Economic Update

Published 09 Nov 2016

Already expanding rapidly on the back of strong economic growth and rising disposable incomes, Myanmar’s retail industry should receive a boost as the lifting of remaining US sanctions clears the way for greater foreign direct investment.

The official end of the decades-long restrictions by the US was formalised on October 7 by presidential executive order and confirmed by the US Department of the Treasury, striking all individual names from a transactions blacklist, unblocking sanctioned properties and removing various banking restrictions and reporting requirements for investment.

Exporters and manufacturers will be the main beneficiaries, but Myanmar’s retail market could also see an influx of Western brands seeking local partners.

Despite concerns that ending sanctions may further enrich representatives of the former military regime – the main target of the sanctions – the end of the ban on investment is widely seen as benefitting companies across the broader economy.

“The lifting of sanctions is a major step forward. Local partners will be easier to find for prospective international firms looking to enter Myanmar, but due diligence still needs to take place,” U Aung Myo Saw, business development director at Max Myanmar Group, told OBG.

Local drive, foreign brands

Myanmar’s economy is expected to expand by 7.8% in FY 2016/17, increasing to an average of 8.2% per annum over the medium term, according to the World Bank. This is projected to boost disposable incomes, and with them, national retail spend.

Recent years have seen a rising tide of foreign brands seeking to take advantage of that increased buying power; the largest strides have been made by apparel and food and beverage franchises, including KFC, Pizza Hut and Gloria Jean’s Coffees. Only recently, however, have standalone overseas names begun eyeing a move into Myanmar.

Leading the way is Japanese retail chain Aeon, which this year became the first foreign retail chain to gain access to the Myanmar market.

Under an agreement signed at the beginning of August, Aeon partnered with Creation (Myanmar) Group, owner of the Orange chain of supermarkets, to operate a series of outlets in Yangon and Mandalay. The partnership, branded Aeon Orange, will operate out of Creation’s existing 14 outlets, with plans to open 10 more over the next five years.

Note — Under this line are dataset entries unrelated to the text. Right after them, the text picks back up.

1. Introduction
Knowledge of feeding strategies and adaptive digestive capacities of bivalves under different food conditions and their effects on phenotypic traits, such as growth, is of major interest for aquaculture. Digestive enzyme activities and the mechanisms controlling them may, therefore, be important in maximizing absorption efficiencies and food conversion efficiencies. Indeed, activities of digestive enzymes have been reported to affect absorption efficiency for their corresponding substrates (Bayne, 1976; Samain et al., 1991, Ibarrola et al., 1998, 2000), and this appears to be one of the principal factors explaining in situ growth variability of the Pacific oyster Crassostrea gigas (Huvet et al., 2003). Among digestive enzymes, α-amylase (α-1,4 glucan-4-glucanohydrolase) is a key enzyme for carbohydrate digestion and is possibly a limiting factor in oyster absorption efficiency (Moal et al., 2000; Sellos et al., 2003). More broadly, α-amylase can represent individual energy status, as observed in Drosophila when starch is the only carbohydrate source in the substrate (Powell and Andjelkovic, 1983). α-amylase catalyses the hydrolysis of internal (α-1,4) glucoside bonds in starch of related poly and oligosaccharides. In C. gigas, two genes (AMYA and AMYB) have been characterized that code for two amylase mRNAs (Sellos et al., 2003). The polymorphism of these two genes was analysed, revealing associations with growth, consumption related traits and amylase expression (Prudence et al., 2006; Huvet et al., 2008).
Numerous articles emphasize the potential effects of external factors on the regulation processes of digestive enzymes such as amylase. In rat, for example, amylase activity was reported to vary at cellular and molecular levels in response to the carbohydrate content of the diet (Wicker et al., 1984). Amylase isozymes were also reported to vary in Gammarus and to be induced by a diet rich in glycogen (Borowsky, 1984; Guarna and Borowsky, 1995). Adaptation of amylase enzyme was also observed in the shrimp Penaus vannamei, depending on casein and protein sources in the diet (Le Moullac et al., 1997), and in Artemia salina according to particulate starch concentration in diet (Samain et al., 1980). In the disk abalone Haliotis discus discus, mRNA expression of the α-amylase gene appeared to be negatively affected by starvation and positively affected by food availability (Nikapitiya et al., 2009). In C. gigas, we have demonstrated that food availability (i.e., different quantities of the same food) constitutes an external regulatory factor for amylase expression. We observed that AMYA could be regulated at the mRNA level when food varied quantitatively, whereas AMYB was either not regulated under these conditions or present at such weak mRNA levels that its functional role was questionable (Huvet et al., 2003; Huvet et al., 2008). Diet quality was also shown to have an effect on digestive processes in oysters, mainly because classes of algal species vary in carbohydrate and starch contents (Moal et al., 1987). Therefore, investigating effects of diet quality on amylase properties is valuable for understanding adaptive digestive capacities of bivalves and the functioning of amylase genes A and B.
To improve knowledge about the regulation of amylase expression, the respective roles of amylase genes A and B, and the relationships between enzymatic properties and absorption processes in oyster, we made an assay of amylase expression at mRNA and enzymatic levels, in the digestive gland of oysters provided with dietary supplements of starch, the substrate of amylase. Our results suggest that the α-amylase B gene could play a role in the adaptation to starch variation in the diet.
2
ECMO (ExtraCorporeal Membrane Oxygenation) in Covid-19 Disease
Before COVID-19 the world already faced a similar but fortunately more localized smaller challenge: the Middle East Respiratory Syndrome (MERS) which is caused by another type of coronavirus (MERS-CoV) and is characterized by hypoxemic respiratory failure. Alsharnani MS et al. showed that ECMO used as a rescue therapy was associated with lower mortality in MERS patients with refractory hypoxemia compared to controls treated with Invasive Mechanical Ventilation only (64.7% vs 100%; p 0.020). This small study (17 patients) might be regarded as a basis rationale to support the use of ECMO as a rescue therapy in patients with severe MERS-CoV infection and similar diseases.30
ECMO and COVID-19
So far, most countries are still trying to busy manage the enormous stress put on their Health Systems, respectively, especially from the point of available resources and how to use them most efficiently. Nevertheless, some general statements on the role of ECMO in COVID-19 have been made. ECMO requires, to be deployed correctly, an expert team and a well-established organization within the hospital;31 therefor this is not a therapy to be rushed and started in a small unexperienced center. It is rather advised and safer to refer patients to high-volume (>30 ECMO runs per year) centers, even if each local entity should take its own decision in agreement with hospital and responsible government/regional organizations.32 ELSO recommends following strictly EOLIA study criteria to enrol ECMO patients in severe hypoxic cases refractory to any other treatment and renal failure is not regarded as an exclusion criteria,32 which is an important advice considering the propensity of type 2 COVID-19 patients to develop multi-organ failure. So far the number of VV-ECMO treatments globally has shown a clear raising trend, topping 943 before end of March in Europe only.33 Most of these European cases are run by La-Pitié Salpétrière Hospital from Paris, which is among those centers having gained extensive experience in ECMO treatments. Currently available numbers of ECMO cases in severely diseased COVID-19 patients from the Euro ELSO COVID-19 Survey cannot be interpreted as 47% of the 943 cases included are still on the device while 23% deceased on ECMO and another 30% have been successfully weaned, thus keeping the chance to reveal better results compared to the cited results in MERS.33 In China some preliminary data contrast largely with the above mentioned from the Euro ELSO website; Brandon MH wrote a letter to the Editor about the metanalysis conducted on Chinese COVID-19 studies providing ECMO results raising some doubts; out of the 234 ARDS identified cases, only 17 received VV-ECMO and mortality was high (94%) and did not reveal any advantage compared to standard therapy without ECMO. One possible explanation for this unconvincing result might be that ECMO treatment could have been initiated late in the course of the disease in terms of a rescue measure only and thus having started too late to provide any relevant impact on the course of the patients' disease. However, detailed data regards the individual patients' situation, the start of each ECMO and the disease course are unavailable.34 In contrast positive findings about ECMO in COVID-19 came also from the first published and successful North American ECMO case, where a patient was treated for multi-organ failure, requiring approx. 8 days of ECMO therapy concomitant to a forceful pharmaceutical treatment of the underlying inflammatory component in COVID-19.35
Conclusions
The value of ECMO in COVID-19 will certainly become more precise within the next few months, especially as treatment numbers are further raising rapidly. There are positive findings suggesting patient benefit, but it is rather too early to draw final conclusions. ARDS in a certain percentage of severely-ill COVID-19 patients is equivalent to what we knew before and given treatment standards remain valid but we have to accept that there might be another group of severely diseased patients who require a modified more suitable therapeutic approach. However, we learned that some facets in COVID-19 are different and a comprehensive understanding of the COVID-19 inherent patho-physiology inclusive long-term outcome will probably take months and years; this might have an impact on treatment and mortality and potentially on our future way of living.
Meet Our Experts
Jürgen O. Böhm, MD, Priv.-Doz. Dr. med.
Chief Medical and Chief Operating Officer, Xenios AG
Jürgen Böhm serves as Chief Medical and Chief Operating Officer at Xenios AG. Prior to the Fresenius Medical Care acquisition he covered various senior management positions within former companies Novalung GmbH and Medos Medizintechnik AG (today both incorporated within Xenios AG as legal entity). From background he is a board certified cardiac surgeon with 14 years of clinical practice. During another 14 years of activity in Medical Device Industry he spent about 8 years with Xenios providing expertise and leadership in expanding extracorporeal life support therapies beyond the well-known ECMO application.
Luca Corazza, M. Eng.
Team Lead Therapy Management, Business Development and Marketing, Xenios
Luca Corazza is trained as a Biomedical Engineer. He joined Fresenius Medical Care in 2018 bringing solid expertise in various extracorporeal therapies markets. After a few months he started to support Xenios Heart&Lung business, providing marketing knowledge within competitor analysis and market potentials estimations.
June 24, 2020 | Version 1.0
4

The first Aeon Orange-branded store opened at the end of September, stocking some 8000 products, 70% of them imported from Thailand and a further 1% from Japan. The balance, mainly fresh produce, was sourced locally. The next challenge for local producers will be to raise the ratio of domestically sourced goods on Aeon’s shelves, which may require investment in quality assurance.

Retail space in demand

More foreign retailers are likely to follow Aeon’s lead into Myanmar’s mixed-goods and grocery market, spurring an increase in demand for prime retail space, currently in short supply in the main population centres.

At the start of the third quarter occupancy rates in Yangon’s organised retail space were up to 93%, leaving little room for new entries, according to an August report by Colliers International, a real estate consultancy. By the end of 2016 Colliers expects Yangon’s  gross leasable area (GLA) to reach almost 300,000 sq metres, more than double the level recorded in 2013.

In particular, there will be a greater focus on mall development rather than standalone outlets­, with three new retail centres currently in the works. Even so, demand for GLA may continue to outstrip supply, Colliers noted, opening the door for developers to invest further in the retail property market.

Old habits

Though Myanmar’s stock of organised retail space is expanding rapidly, much of the market is still dominated by small traders, with just 10% of retail sales made through modern outlets such as supermarkets.

While it will likely take time for retailing trends to shift away from local stores and markets in favour of larger retailing centres, this pattern is clearly changing – especially in major urban centres – and increased access to malls and larger outlets, along with a wider range of products and exposure to foreign brands, will only accelerate this process.